- _What to do_
**1)** In the court opinion, on what date did the defendant plead guilty?
**2)** Write out the passage of the court opinion from "Annotate this Case" to "limited. R. 1:36-3." word for word.

- _Reading text_

* start *

STATE OF NEW JERSEY v. JAHMEZ R. WALKER

Annotate this Case
RECORD IMPOUNDED

                                NOT FOR PUBLICATION WITHOUT THE
                               APPROVAL OF THE APPELLATE DIVISION
        This opinion shall not "constitute precedent or be binding upon any court ." Although it is posted on the
     internet, this opinion is binding only on the parties in the case and its use in other cases is limited. R. 1:36-3.




                                                        SUPERIOR COURT OF NEW JERSEY
                                                        APPELLATE DIVISION
                                                        DOCKET NO. A-1347-18

STATE OF NEW JERSEY,

          Plaintiff-Respondent,

v.

JAHMEZ R. WALKER,

     Defendant-Appellant.
________________________

                   Submitted November 4, 2021 – Decided November 17, 2021

                   Before Judges Alvarez and Haas.

                   On appeal from the Superior Court of New Jersey, Law
                   Division, Passaic County, Indictment Nos. 13-07-0651
                   and 14-10-0912.

                   Joseph E. Krakora, Public Defender, attorney for
                   appellant (Karen A. Lodeserto, Designated Counsel, on
                   the brief).

                   Camelia M. Valdes, Passaic County Prosecutor,
                   attorney for respondent (Marc A. Festa, Senior
                   Assistant Prosecutor, of counsel and on the brief).

PER CURIAM
      Defendant Jahmez Walker appeals from the September 4, 2018 Law

Division order denying his petition for post-conviction relief (PCR) following

an evidentiary hearing. We affirm.

      In two separate indictments, Passaic County grand juries charged

defendant with, among other offenses, fourth-degree criminal sexual contact,

 N.J.S.A. 2C:14-2(c), and second-degree sexual assault,  N.J.S.A. 2C:14-2(c)(4).

On April 23, 2015, defendant pled guilty in return for the State's agreement to

recommend that he be sentenced to time served, parole supervision for life, and

mandatory Megan's Law registration requirements.

      At the plea hearing, defendant provided a factual basis to the charge of

fourth-degree criminal sexual contact, admitting he touched the breasts of a

fifteen-year-old girl against her will for his own sexual gratification. Defendant

also testified that he was guilty of second-degree criminal assault because he

had intercourse with a fourteen-year-old girl at a time when he was almost

nineteen years old.

      During his plea colloquy, defendant further testified that he: understood

the nature of the charges against him; was pleading guilty because he was guilty;

wished to waive his right to a trial; was satisfied with the services of his attorney;

and had enough time to confer with his attorney.


                                                                                A-1347-18
                                          2
      Thereafter, the trial judge sentenced defendant in accordance with the

terms of his negotiated plea agreement to time served, 1 parole supervision for

life, and mandatory Megan's Law registration requirements. The judge also

advised defendant that he had forty-five days to appeal his conviction and

sentence, and five years to file a petition for PCR.

      Defendant did not file a direct appeal. However, he filed a timely petition

for PCR on September 29, 2017. In an affidavit accompanying his petition,

defendant alleged his trial counsel was ineffective because the attorney forced


1
  We note that the trial judge imposed a time-served sentence on defendant for
the charge of second-degree sexual assault charge under  N.J.S.A. 2C:14-2(c)(4).

* end *

- _Supplied entries_
* start *

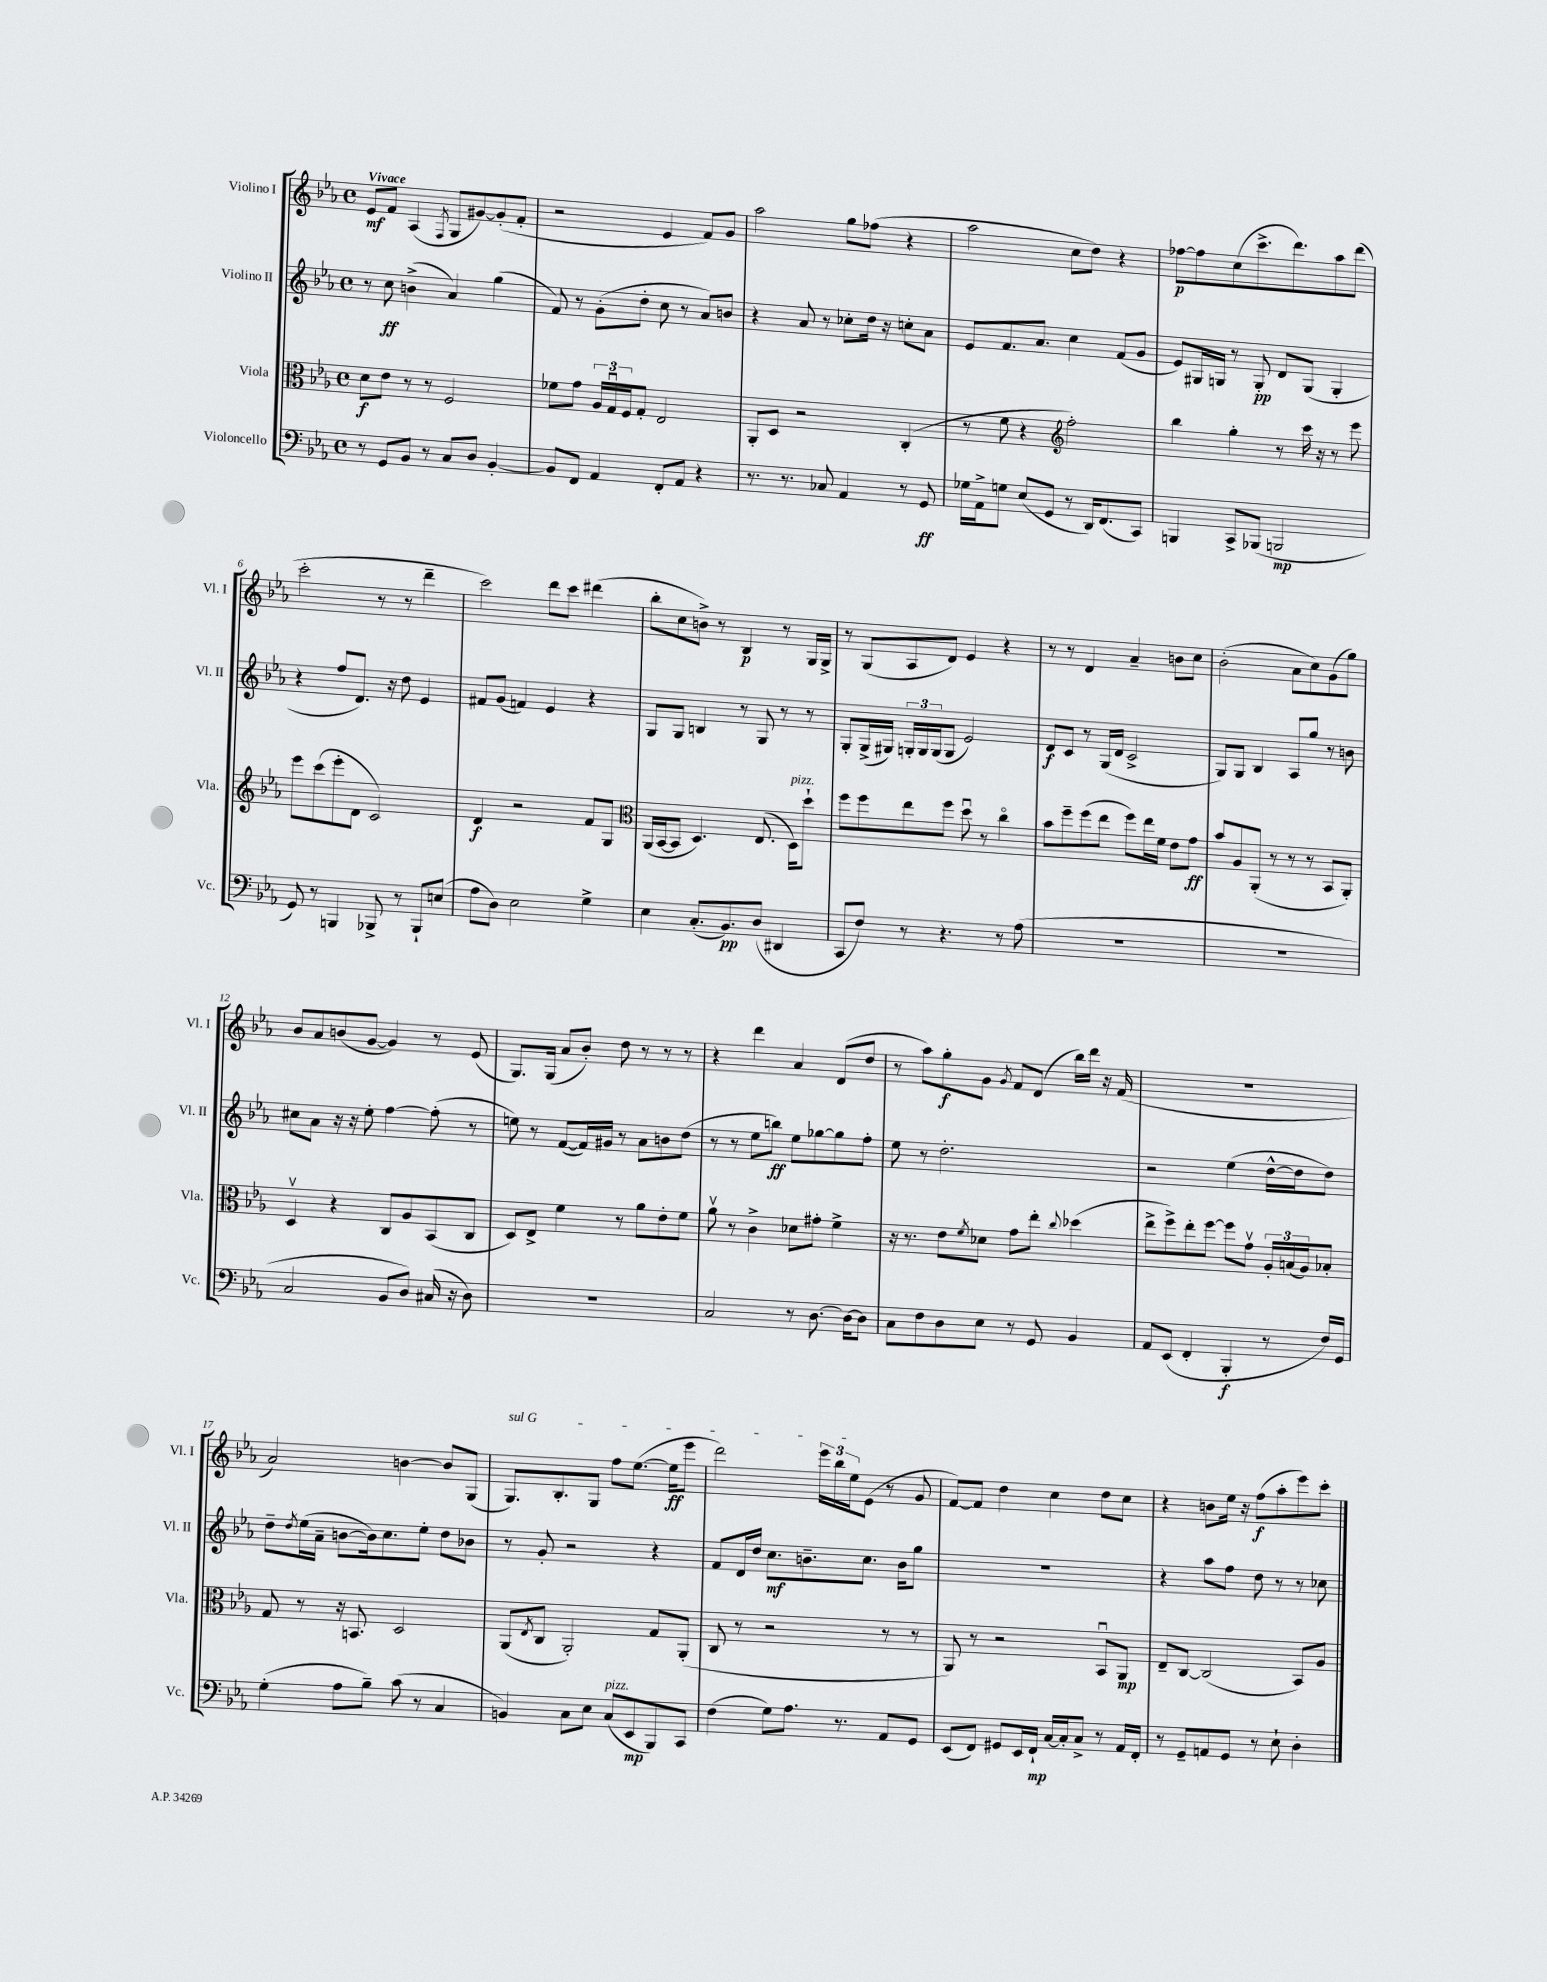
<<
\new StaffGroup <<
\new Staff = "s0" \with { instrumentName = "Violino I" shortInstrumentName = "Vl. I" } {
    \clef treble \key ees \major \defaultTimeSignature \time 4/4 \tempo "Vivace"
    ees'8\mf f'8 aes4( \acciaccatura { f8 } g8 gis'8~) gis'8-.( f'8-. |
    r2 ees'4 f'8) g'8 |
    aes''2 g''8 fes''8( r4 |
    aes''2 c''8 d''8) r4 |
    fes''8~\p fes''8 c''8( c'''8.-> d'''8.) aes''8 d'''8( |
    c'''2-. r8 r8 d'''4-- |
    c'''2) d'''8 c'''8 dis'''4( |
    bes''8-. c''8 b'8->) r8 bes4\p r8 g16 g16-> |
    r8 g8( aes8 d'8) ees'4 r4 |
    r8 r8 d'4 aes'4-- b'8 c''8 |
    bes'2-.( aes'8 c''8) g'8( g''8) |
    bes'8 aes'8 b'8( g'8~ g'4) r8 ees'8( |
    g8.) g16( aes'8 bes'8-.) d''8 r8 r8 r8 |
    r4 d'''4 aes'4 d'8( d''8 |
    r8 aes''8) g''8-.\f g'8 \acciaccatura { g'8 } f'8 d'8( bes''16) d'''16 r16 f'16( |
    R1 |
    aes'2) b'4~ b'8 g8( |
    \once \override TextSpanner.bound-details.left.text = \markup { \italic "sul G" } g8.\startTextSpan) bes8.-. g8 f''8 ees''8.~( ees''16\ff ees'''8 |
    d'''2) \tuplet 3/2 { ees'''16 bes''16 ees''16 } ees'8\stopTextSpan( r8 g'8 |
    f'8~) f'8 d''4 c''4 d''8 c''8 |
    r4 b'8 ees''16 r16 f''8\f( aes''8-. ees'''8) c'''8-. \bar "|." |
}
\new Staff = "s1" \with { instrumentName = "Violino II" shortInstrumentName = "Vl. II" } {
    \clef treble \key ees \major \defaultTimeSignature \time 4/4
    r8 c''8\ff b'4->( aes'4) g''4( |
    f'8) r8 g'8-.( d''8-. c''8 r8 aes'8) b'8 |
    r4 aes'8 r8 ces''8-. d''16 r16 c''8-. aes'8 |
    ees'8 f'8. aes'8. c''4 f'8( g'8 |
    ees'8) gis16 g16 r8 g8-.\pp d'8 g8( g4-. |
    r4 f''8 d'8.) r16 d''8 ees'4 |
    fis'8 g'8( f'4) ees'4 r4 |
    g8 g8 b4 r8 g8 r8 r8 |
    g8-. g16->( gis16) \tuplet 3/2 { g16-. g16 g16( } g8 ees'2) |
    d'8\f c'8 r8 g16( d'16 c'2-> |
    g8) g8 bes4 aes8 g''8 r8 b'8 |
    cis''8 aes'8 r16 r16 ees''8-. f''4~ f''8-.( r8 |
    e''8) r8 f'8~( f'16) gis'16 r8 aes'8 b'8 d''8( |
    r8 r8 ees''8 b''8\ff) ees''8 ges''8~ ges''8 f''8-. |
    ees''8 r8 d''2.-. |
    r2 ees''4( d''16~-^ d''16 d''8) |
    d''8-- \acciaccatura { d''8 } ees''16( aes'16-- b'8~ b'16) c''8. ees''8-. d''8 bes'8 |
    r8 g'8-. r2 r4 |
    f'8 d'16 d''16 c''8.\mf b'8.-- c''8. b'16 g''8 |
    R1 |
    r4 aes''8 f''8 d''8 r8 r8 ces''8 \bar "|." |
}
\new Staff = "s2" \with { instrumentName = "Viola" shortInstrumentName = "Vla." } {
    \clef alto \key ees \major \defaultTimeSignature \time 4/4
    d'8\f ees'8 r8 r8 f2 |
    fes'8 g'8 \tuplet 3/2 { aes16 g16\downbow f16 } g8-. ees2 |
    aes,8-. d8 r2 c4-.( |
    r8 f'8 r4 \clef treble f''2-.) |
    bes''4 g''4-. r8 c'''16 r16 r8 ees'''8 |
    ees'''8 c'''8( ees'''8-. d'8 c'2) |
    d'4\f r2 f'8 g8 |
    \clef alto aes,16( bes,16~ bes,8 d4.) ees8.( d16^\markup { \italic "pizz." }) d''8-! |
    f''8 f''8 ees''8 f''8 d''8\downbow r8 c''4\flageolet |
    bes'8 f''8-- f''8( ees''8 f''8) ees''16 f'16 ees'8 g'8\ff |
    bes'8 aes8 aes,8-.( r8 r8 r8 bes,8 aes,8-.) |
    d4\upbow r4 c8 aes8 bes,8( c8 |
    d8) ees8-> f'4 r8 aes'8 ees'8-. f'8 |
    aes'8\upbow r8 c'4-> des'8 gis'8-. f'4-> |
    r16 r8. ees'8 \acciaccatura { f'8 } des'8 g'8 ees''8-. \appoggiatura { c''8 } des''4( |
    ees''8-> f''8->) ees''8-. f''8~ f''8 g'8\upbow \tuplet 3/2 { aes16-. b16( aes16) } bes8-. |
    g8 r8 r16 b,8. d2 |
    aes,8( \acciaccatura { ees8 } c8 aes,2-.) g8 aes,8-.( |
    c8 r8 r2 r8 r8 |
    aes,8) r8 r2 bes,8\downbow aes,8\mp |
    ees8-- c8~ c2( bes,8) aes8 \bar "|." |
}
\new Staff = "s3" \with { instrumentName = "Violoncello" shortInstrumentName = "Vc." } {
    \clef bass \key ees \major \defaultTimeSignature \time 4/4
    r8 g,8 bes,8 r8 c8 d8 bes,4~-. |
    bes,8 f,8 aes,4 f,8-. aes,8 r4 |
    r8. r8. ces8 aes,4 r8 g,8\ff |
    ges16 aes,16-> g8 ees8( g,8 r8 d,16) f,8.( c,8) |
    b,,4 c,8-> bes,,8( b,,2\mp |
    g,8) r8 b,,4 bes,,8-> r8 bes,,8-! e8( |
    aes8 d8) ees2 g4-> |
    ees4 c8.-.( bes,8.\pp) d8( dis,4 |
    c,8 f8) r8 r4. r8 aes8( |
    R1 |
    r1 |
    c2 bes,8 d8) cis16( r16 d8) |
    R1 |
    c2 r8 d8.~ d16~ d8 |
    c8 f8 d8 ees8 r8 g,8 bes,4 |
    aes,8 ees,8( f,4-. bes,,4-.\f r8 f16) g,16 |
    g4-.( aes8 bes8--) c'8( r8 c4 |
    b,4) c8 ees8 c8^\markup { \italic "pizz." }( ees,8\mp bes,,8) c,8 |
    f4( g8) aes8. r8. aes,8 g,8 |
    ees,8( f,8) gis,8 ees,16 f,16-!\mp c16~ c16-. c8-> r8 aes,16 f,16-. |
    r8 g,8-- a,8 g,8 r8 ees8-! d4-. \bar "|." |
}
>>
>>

* end *

- _Answers to the problems_
**1)** April 23, 2015

**2)**
Annotate this Case
RECORD IMPOUNDED

                                NOT FOR PUBLICATION WITHOUT THE
                               APPROVAL OF THE APPELLATE DIVISION
        This opinion shall not "constitute precedent or be binding upon any court ." Although it is posted on the
     internet, this opinion is binding only on the parties in the case and its use in other cases is limited. R. 1:36-3.